AIM OF THE TASK →
Please transcribe, word for word, only the lines from the one containing "fx_px: 2933" through the last line of the records below, both included, and leave out every picture.

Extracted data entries
◆ ◆ ◆ ◆
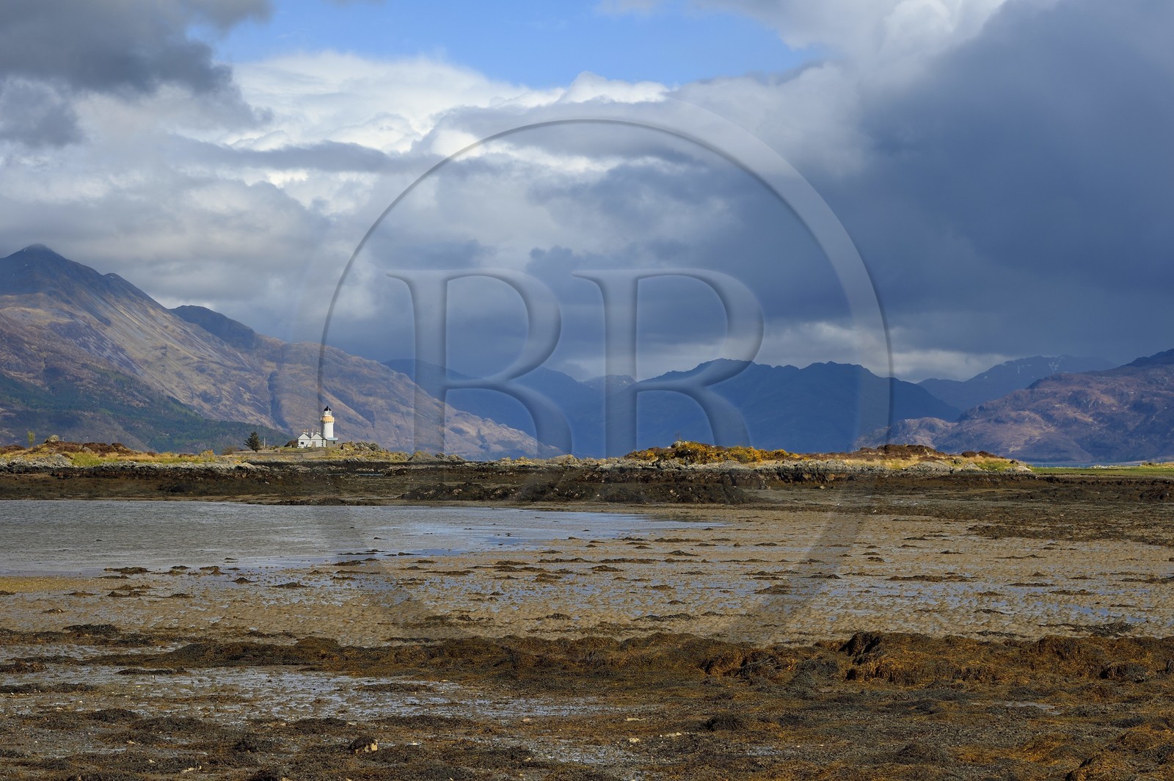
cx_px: 587
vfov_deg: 15.2
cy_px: 390
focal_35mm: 90
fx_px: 2933
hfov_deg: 22.6
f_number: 11
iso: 200
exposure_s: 1/400
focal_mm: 90
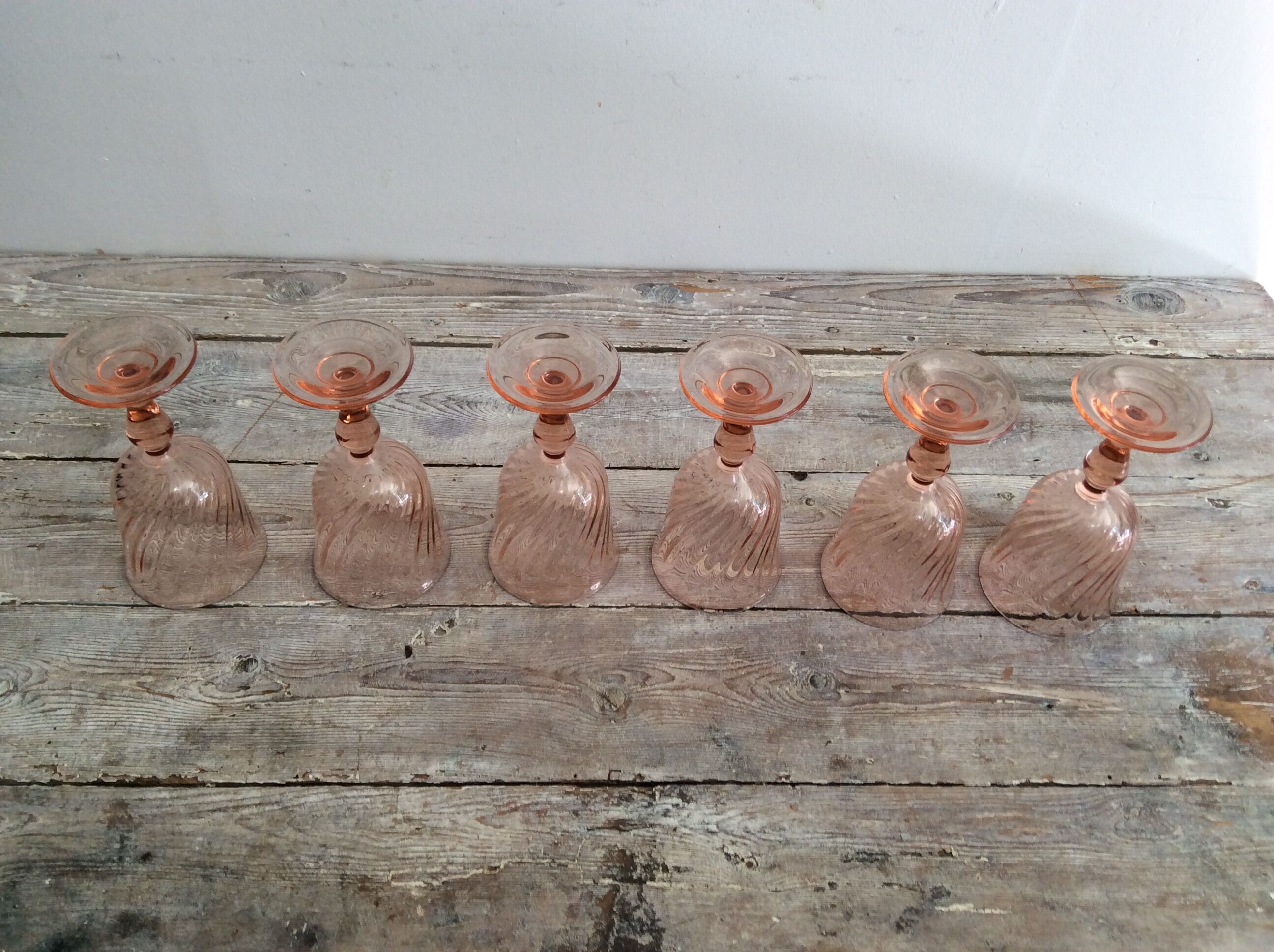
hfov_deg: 56.9
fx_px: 1176
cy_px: 476
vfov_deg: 44.1
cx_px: 637
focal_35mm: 32
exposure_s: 1/25
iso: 40
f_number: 2.4
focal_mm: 3.3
◆ ◆ ◆ ◆
WORKED SOLUTION →
fx_px: 2933
hfov_deg: 22.6
f_number: 11
iso: 200
exposure_s: 1/400
focal_mm: 90
hfov_deg: 56.9
fx_px: 1176
cy_px: 476
vfov_deg: 44.1
cx_px: 637
focal_35mm: 32
exposure_s: 1/25
iso: 40
f_number: 2.4
focal_mm: 3.3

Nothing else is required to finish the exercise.